クックたちは滞在中に地元の先住民族、ググ・イミティール(Guugu Yimithirr)族と接触しました。日誌には、現地語から採られた語としてカンガルーという言葉が記録されており、これが英語の "kangaroo" の語源になったとされています。また、ナチュラリストのジョセフ・バンクスやダニエル・ソランダーらはこの地で多数の植物標本を採集し、シドニー・パーキンソンは地域の動植物の詳細な素描を残しました。これらの記録と標本は、当時の自然史研究にとって重要な資料となっています。
地形と自然環境
エンデバー川は河口部が広いエストゥアリー(河口干潟)を形成しており、上流に向かうと多くの支流や小さな小川に分岐します。沿岸には多様なマングローブ林が広がり、約25種のマングローブが生えています。川には塩水ワニが生息しており、沿岸域や干潟は多くの海洋生物と水鳥の重要な生息地になっています。マングローブは潮の満ち引きに適応した生態系を支え、魚類や甲殻類の重要な稚魚場(育成場)として機能します。
塩水ワニは地域の代表的な大型捕食者であり、冬季(オーストラリア北部の乾季に相当する6月から7月)には土手や浜辺で見かけられることが多くなります。2008年10月には、川岸でカニ釣りをしていた男性がワニに襲われ命を落とす事件があり、当初は非常に大型の個体(6メートル以上)によるものと報じられましたが、後に遺体は約4.5メートルのワニの中から発見されました。こうした事例を踏まえ、沿岸域での安全対策や注意喚起が行われています。エンデバー川はまた、釣り場としても知られ、特にバラマンディ(barramundi)釣りで人気があります。
外来種と保全課題
近年、この川にはオーストラリアで「有害種」とされることのあるティラピア(Tilapia)が大量に移入・拡散してきたことが報告されています。科学者や管理当局は、ティラピアが在来の魚類や水生生態系に与える影響を懸念しており、抑制・根絶が求められています。これらの魚は世界の多くの地域で食用として養殖されている一方、侵入すると在来種との競合や生息環境の改変を引き起こすため、導入された魚の中では極めて問題視される種のひとつに挙げられます。オーストラリアではティラピアの飼育・販売を規制しており、違反すると最高で1万1,000AUドルの罰金が科せられる可能性があります。
集落と保護
エンデバー川の河口には現在、町のクックタウンがあり、約2,000人が居住しています。クックタウンは、クックが上陸した歴史的な場所に1873年に最初の入植がなされ、後にはパーマー・リバー・ゴールドフィールド(Palmer River Goldfields)で発見された金鉱の輸送港として発展しました。今日では観光と歴史遺産の保存が主要な産業の一部になっています。
河口近くの手つかずに近い自然域の一部は、クイーンズランド州の国立公園として保護されており、エンデバー・リバー国立公園は地域の自然と文化遺産を守る役割を担っています。保全活動は、先住民コミュニティとの協働や外来種管理、観光利用と自然保護の両立を目指す取り組みが含まれます。
エンデバー川は歴史的、文化的、自然学的に重要な河川であり、クックの探検や先住民文化、熱帯沿岸生態系の研究など多くの側面から注目されています。訪問や研究を行う際には、地域の規制や安全指針、保全ルールに従うことが重要です。

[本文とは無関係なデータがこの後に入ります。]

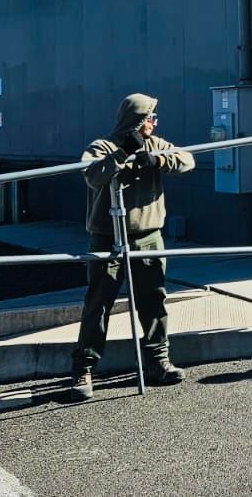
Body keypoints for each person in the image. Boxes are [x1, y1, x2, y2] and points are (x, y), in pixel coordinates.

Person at [68, 94, 194, 399]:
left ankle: (157, 362)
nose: (155, 123)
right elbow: (92, 175)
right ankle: (84, 370)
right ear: (137, 121)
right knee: (98, 303)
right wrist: (125, 152)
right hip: (107, 238)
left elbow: (188, 160)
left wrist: (159, 159)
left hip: (148, 236)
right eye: (151, 118)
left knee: (153, 300)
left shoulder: (157, 145)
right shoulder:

オーストラリア、クックタウン近郊のエンデバー川で捕獲された未熟なモザンビーク産ティラピア、Oreochromis mossambicus。2007年12月。

"エンデバー川の原住民がカヌーで釣りをしている"フィリップ・パーカー・キングの調査より1818.

オーストラリア、クックタウン近郊エンデバー川でのティラピアの電気釣り調査
質問と回答
Q:エンデバー川は誰が名付けたのですか?
A: 1770年にイギリスの探検家、キャプテン・ジェームズ・クックがエンデバー川と名付けました。
Q:オーストラリアのアボリジニは、この川を何と呼んでいたのでしょうか?
A:オーストラリアの先住民であるググ・イミティール族は、この川をワバルンバール(Wabalumbaal)と呼んでいました。
Q:クックが日記に書き残した「カンガルー」の単語は?
A:クックが日記に書いた「カンガルー」は、Guugu Yimithirr族の言葉であった。
Q:エンデバー川は、海と接する河口の幅はどのくらいか?
A:エンデバー川は、海と接する河口の部分がとても広いです。
Q: 冬の間、土手でよく見かける動物の種類は何でしょう?
A: 海水ワニが冬の間(6月、7月)によく見られます。
Q:最近、この川に大量に移動してきた魚の種類は何ですか?
A:ティラピアは、最近、この川に大量に移動してきました。